**Page text:**
🤖 AI Summary
This study investigates whether tutoring solely through conversational large language models (LLMs) is sufficient to effectively support learning in mathematical proof construction, and compares its efficacy against embedded, structured feedback in fostering knowledge transfer. Using the GPTutor system, the research presents the first empirical comparison in a discrete mathematics course between students who received LLM assistance via conversational question-answering and those who interacted with LLM-generated annotations embedded directly within their proof-writing workspace. Integrating manual behavioral coding with automated classification of interaction logs, the findings reveal that frequent use of the chatbot—particularly when coupled with a tendency to seek direct answers—is significantly negatively associated with subsequent exam performance. In contrast, embedded feedback showed no such detrimental effect, suggesting it better supports sustainable learning outcomes.

**Action item A:** In the study summary, which finite verbs have "This study," "the research," or "the findings" as their subject?
**Action item B:** Can you carry on the study summary after its final sentence?

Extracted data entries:
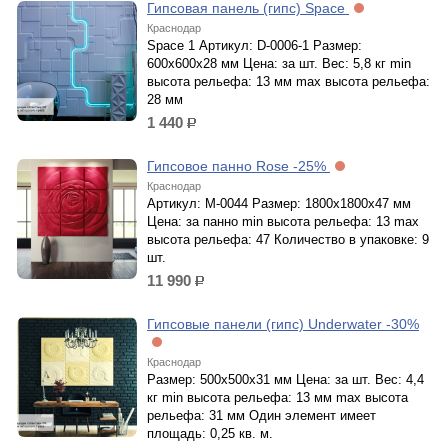
Гипсовая панель (гипс) Space
Краснодар
Space 1 Артикул: D-0006-1 Размер:
600x600x28 мм Цена: за шт. Вес: 5,8 кг min
высота рельефа: 13 мм max высота рельефа:
28 мм
1 440
р.
Гипсовое панно Rose -25%
Краснодар
Артикул: М-0044 Размер: 1800x1800x47 мм
Цена: за панно min высота рельефа: 13 max
высота рельефа: 47 Количество в упаковке: 9
шт.
11 990
р.
Гипсовые панели (гипс) Underwater -30%
Краснодар
Размер: 500x500x31 мм Цена: за шт. Вес: 4,4
кг min высота рельефа: 13 мм max высота
рельефа: 31 мм Один элемент имеет
площадь: 0,25 кв. м.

**Written answer A:** investigates, compares, presents, reveal

**Written answer B:**
📝 Abstract
We evaluate GPTutor, an LLM-powered tutoring system for an undergraduate discrete mathematics course. It integrates two LLM-supported tools: a structured proof-review tool that provides embedded feedback on students' written proof attempts, and a chatbot for math questions. In a staggered-access study with 148 students, earlier access was associated with higher homework performance during the interval when only the experimental group could use the system, while we did not observe this performance increase transfer to exam scores. Usage logs show that students with lower self-efficacy and prior exam performance used both components more frequently. Session-level behavioral labels, produced by human coding and scaled using an automated classifier, characterize how students engaged with the chatbot (e.g., answer-seeking or help-seeking). In models controlling for prior performance and self-efficacy, higher chatbot usage and answer-seeking behavior were negatively associated with subsequent midterm performance, whereas proof-review usage showed no detectable independent association. Together, the findings suggest that chatbot-based support alone may not reliably support transfer to independent assessment of math proof-learning outcomes, whereas work-anchored, structured feedback appears less associated with reduced learning.